(Requests)
**1)** Copy the MPI lecture below word for word, from "Hello World! from MPI rank 1, number" to "prints the results.".
**2)** Pick up the MPI lecture below after its last line and keep writing it.

(Passage shown)
***

# Lecture 21 : Introduction to MPI (Message Passing Interface)

# Part 1 : MPI Hello World

In [7]:
%%writefile mpi_world.c
#include <stdio.h>
#include <stdlib.h>
#include <mpi.h>

int main(int argc, char** argv) {

    MPI_Init (&argc, &argv);

    int rank, size;
    MPI_Comm_rank(MPI_COMM_WORLD,&rank);
    MPI_Comm_size(MPI_COMM_WORLD,&size);

    printf ("Hello World! from MPI rank %d, number of ranks = %d\n",rank,size);

    MPI_Finalize();
}

Overwriting mpi_world.c


## Typing the following on matrix:    
    mpicc -o mpi_world mpi_world.c
    mpiexec -n 8 ./mpi_world

## Produces the output:

    Hello World! from MPI rank 1, number of ranks = 8
    Hello World! from MPI rank 5, number of ranks = 8
    Hello World! from MPI rank 0, number of ranks = 8
    Hello World! from MPI rank 2, number of ranks = 8
    Hello World! from MPI rank 3, number of ranks = 8
    Hello World! from MPI rank 4, number of ranks = 8
    Hello World! from MPI rank 6, number of ranks = 8
    Hello World! from MPI rank 7, number of ranks = 8

# Part 2 : MPI Sum

## In our first version, each MPI rank separately computes the full sum and prints the results.

***

(Stored rows)
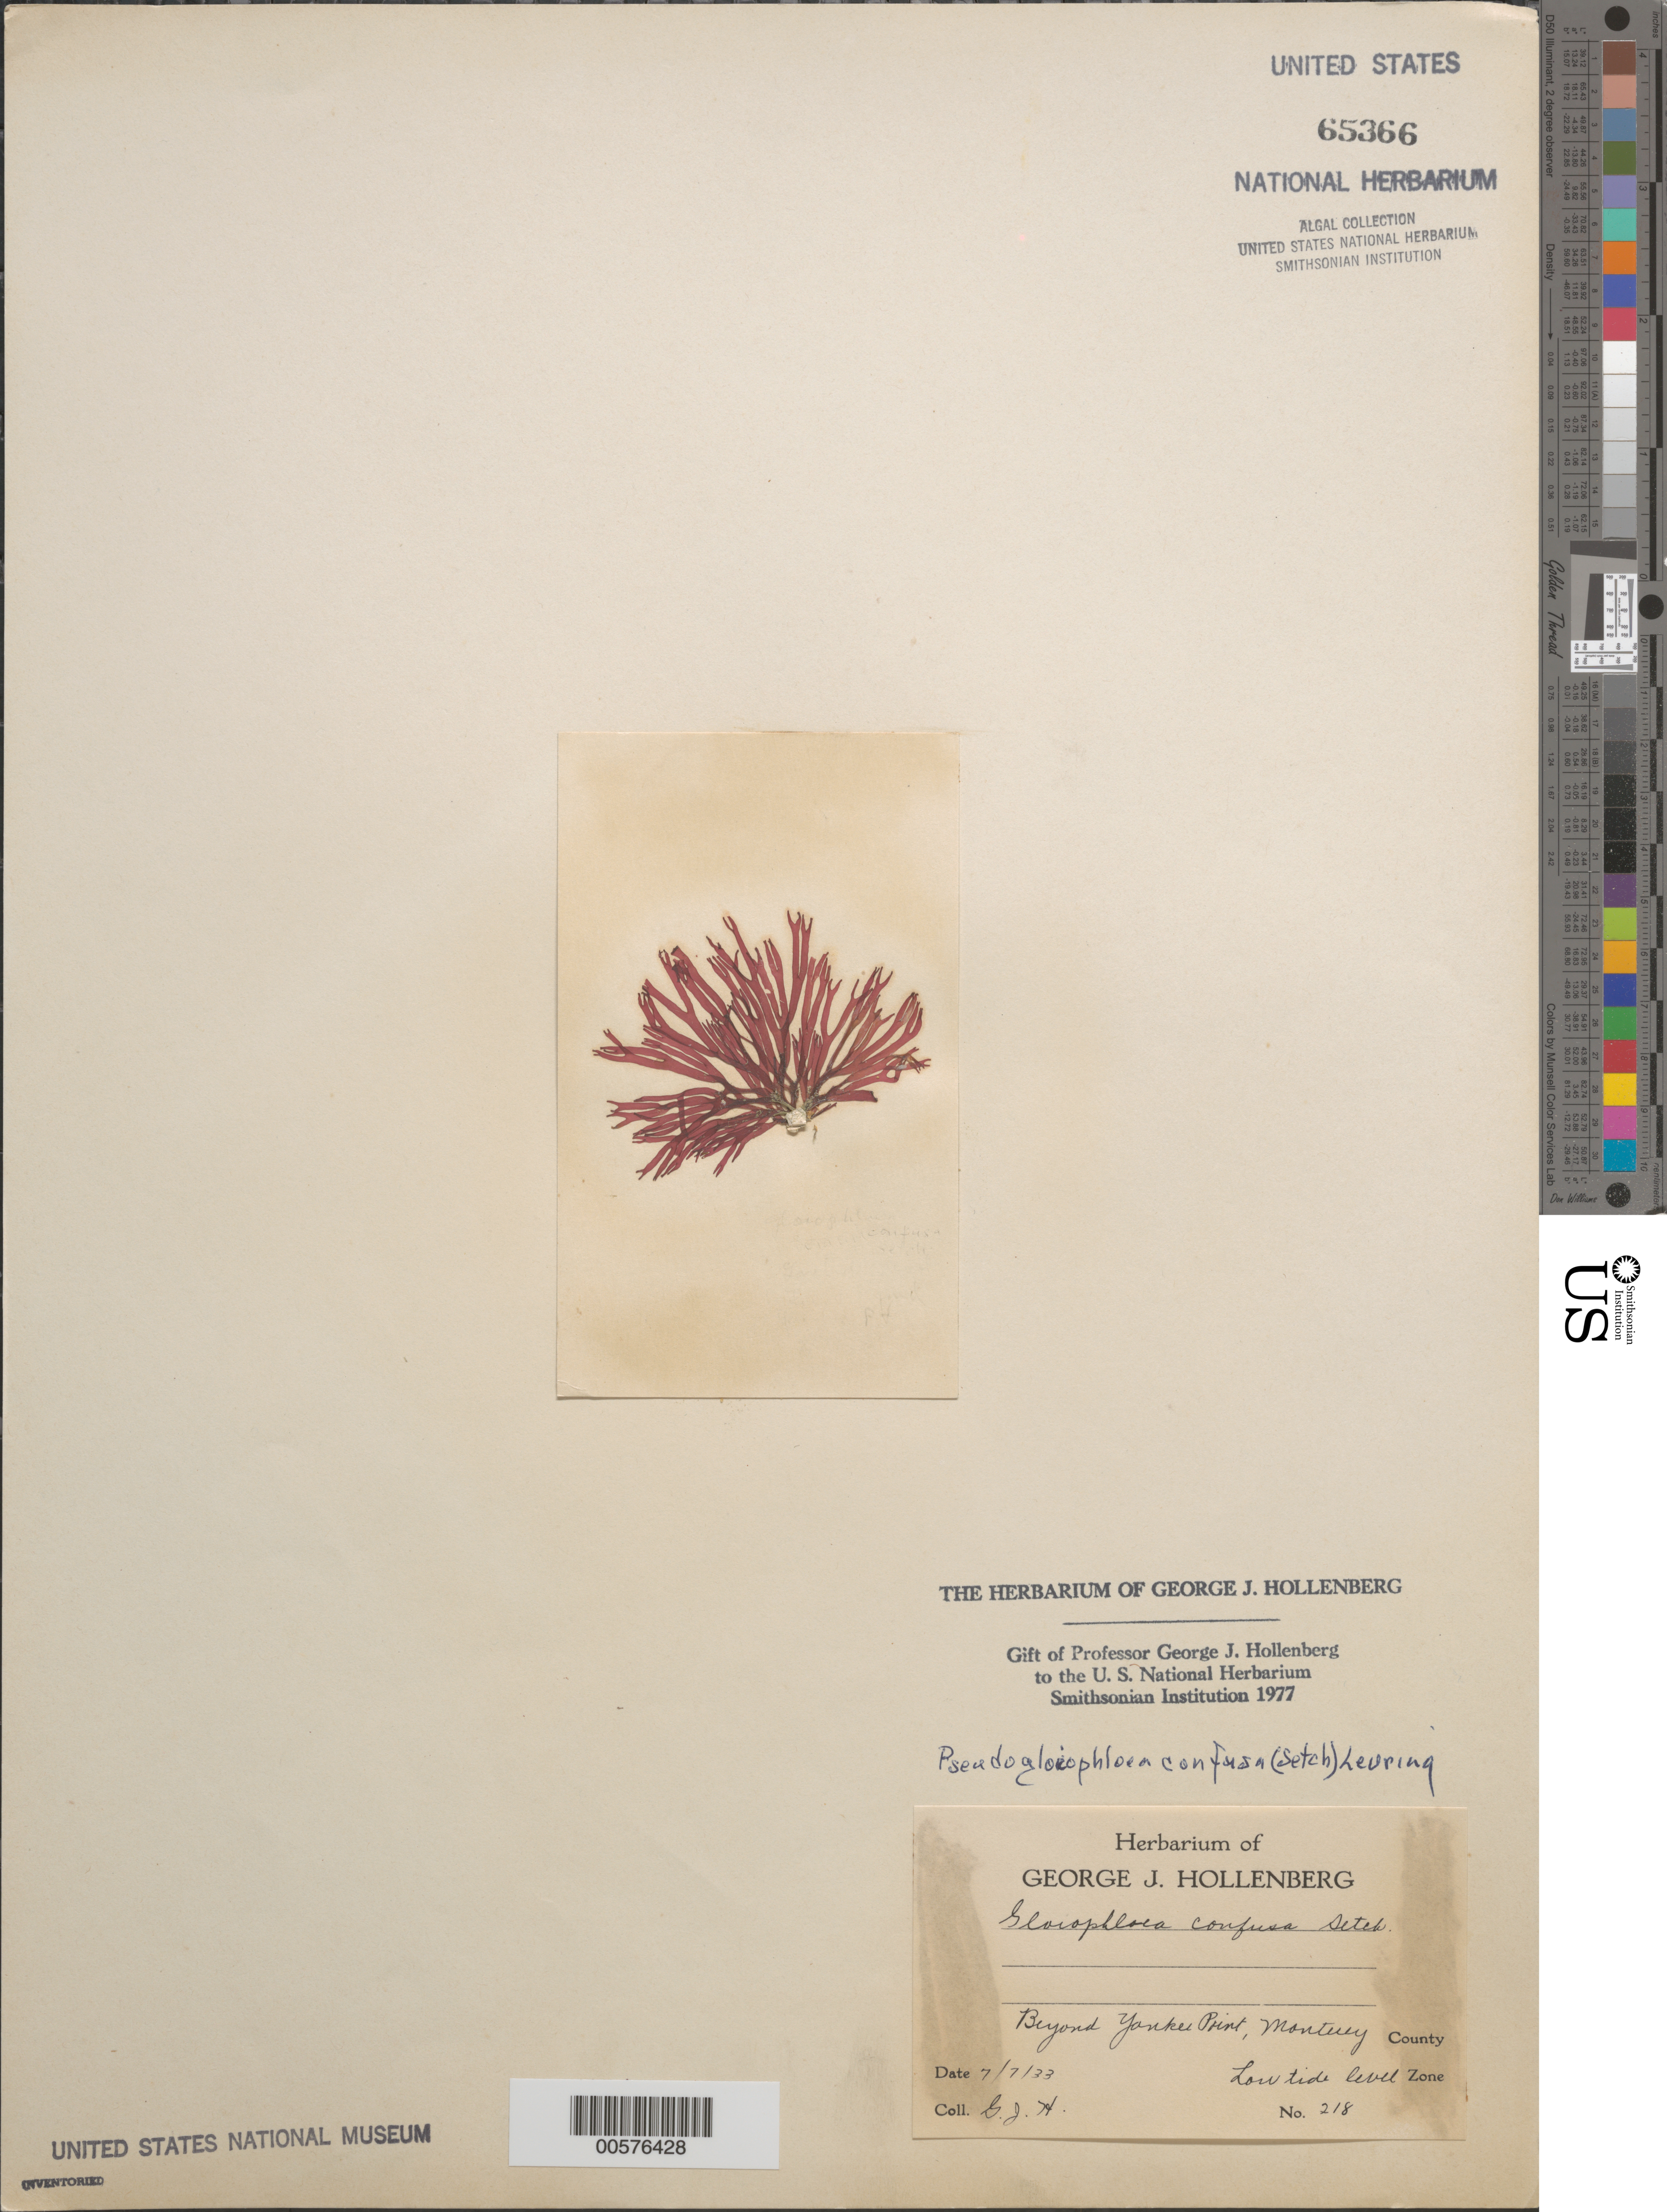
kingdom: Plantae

***

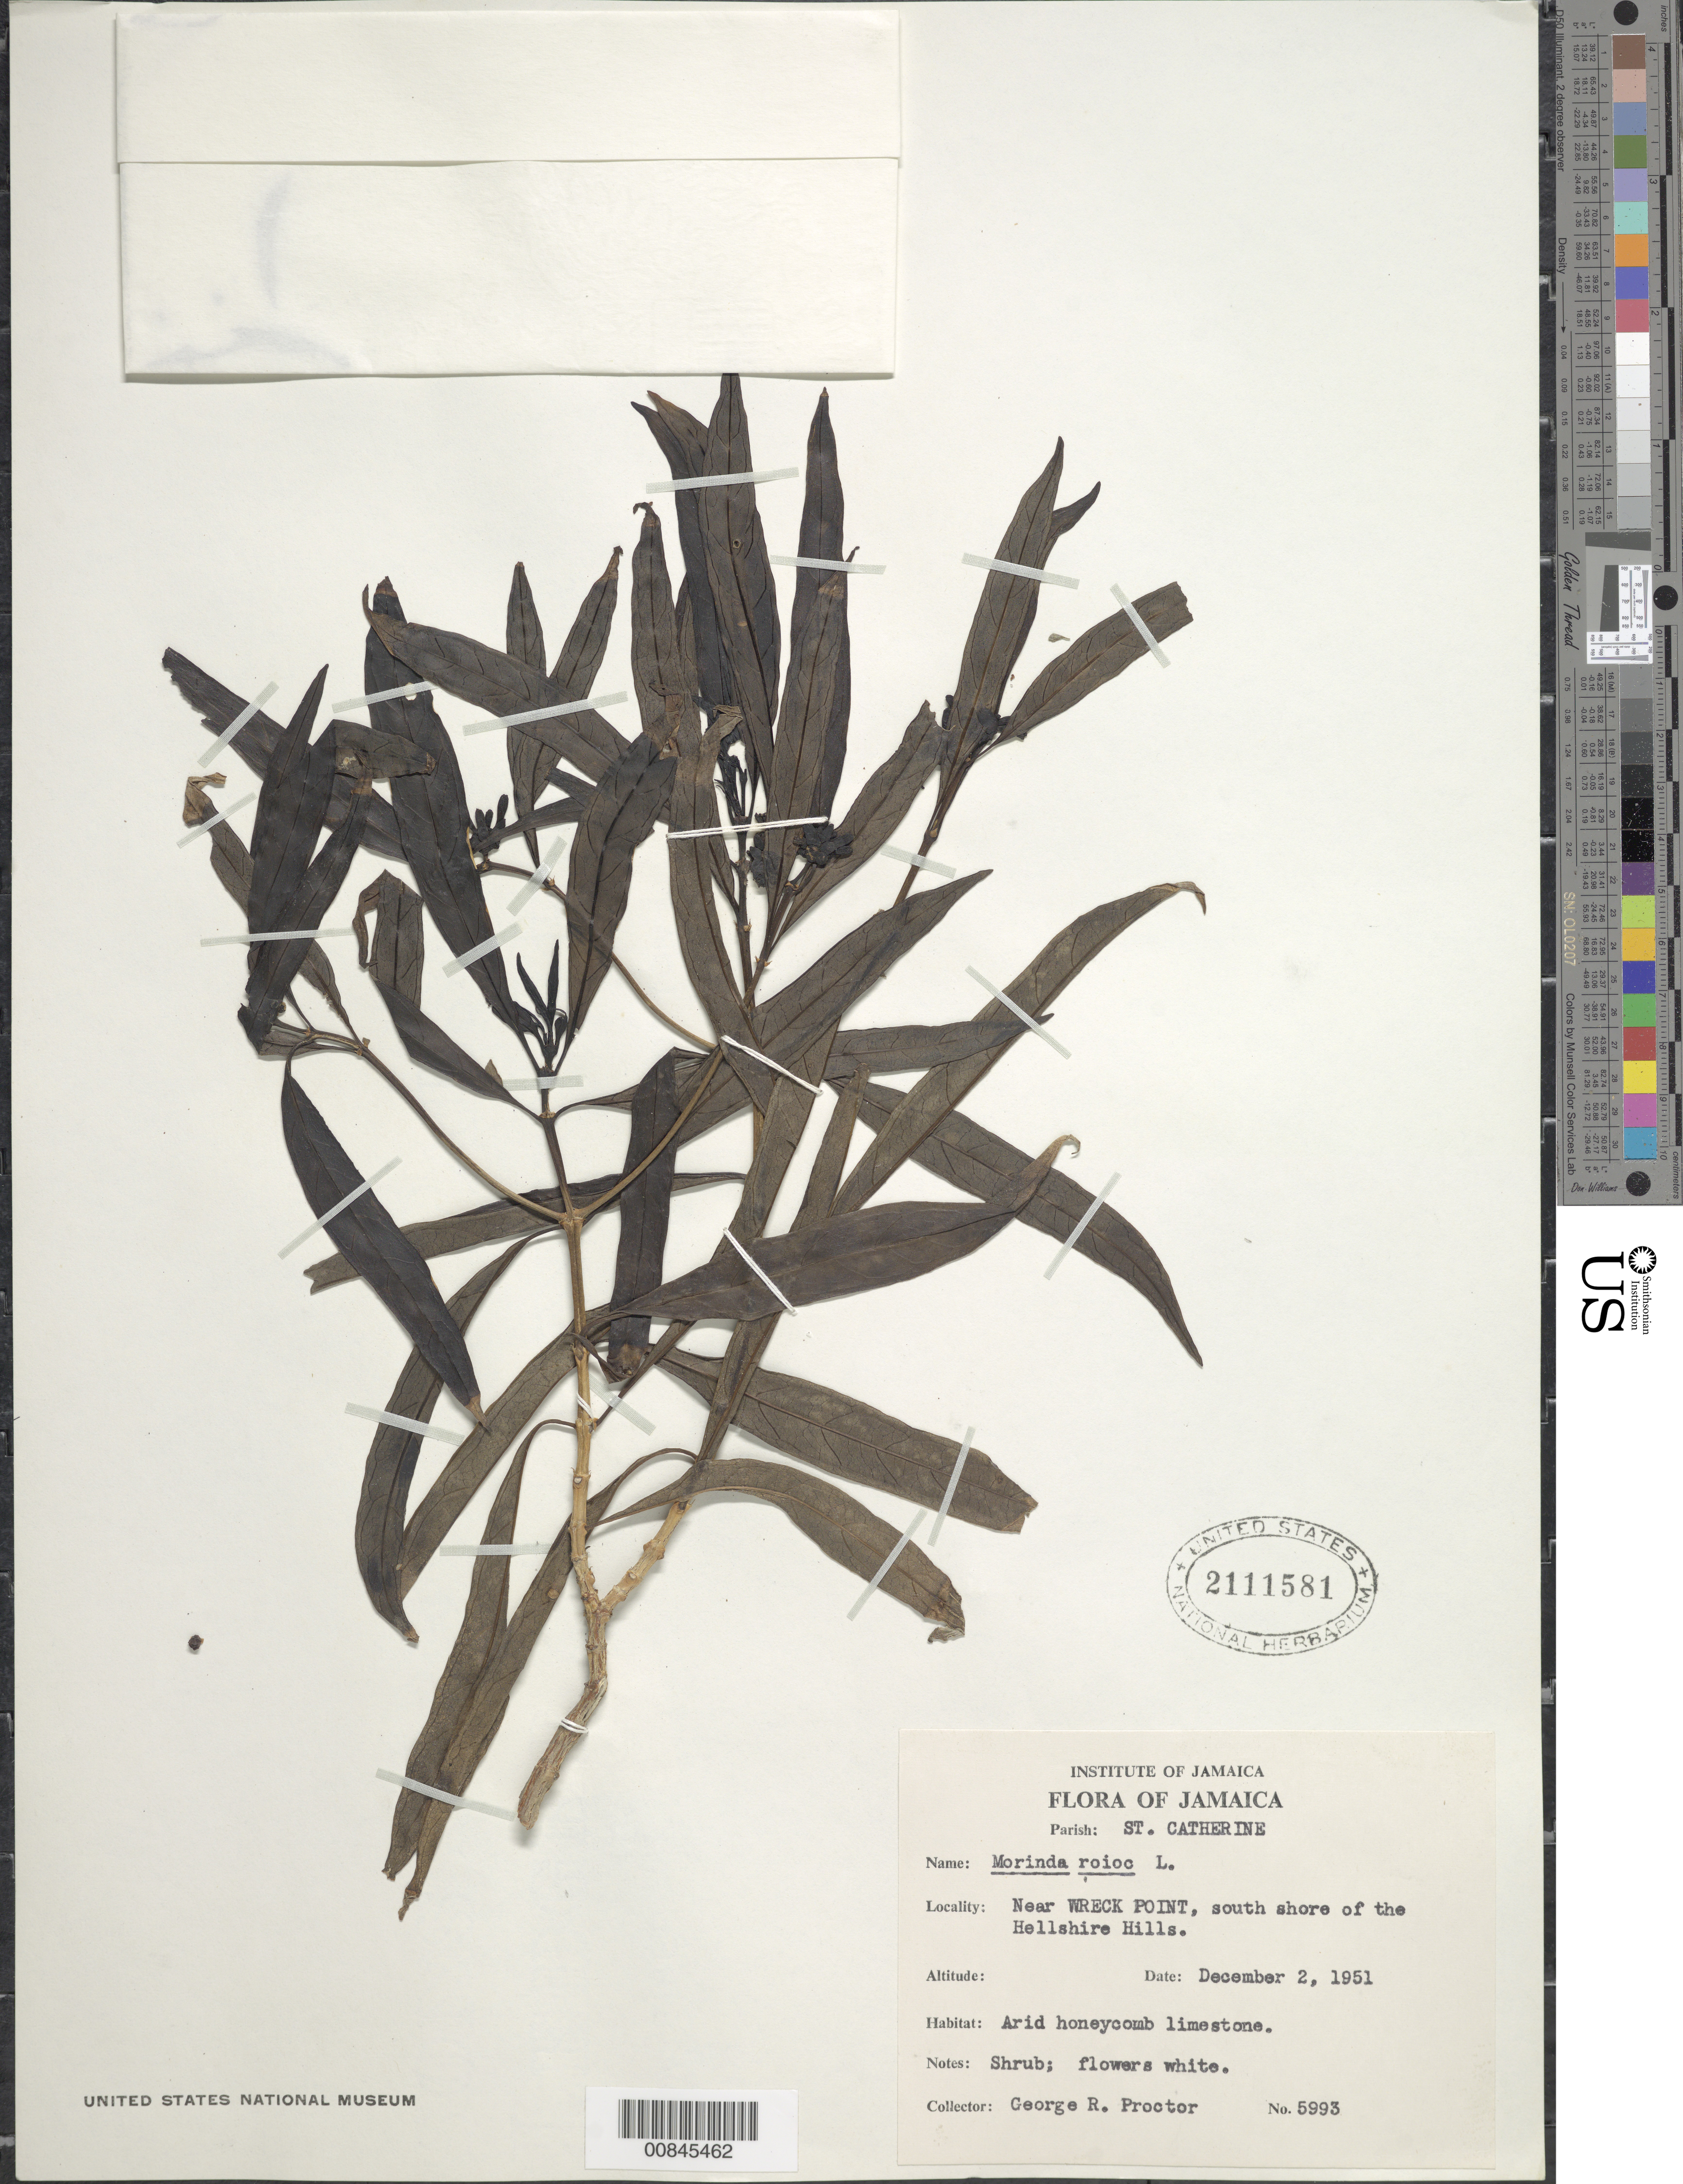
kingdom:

***

(Results for each task)
**1)**
Hello World! from MPI rank 1, number of ranks = 8
    Hello World! from MPI rank 5, number of ranks = 8
    Hello World! from MPI rank 0, number of ranks = 8
    Hello World! from MPI rank 2, number of ranks = 8
    Hello World! from MPI rank 3, number of ranks = 8
    Hello World! from MPI rank 4, number of ranks = 8
    Hello World! from MPI rank 6, number of ranks = 8
    Hello World! from MPI rank 7, number of ranks = 8

# Part 2 : MPI Sum

## In our first version, each MPI rank separately computes the full sum and prints the results.

**2)**
In [10]:
%%writefile mpi_sum_v1.c
#include <stdio.h>
#include <stdlib.h>
#include <string.h>
#include <mpi.h>

int main(int argc, char** argv) {

    MPI_Init (&argc, &argv);

    // MPI_COMM_WORLD is the default communicator that contains all ranks
    int rank, size;
    MPI_Comm_rank(MPI_COMM_WORLD, &rank);
    MPI_Comm_size(MPI_COMM_WORLD, &size);

    // get N from command line
    if (argc < 2) {
        printf ("Command usage : %s %s\n",argv[0],"N");
        return 1;
    }
    long long N = atoll(argv[1]);

    // start the timer
    double start_time, end_time;
    start_time = MPI_Wtime();

    // calculate the sum
    long long sum = 0;
    for (long long i = 1; i <= N;i++) {
        sum += i;
    }

    // stop the timer
    end_time = MPI_Wtime();

    // print results
    printf ("rank %d (of %d) sum = %lld, N*(N+1)/2 = %lld, elapsed time = %.4f seconds\n",
            rank,size,sum,(N/2)*(N+1),end_time-start_time);

    MPI_Finalize();
}

Writing mpi_sum_v1.c


## Typing the following on matrix:    
    mpicc -o mpi_sum_v1 mpi_sum_v1.c
    mpiexec -n 2 ./mpi_sum_v1 1000000

## Produces the output:
    rank 1 (of 2) sum = 500000500000, N*(N+1)/2 = 500000500000, elapsed time = 0.0027 seconds
    rank 0 (of 2) sum = 500000500000, N*(N+1)/2 = 500000500000, elapsed time = 0.0031 seconds

## In our second version we have each MPI rank compute only part of the sum.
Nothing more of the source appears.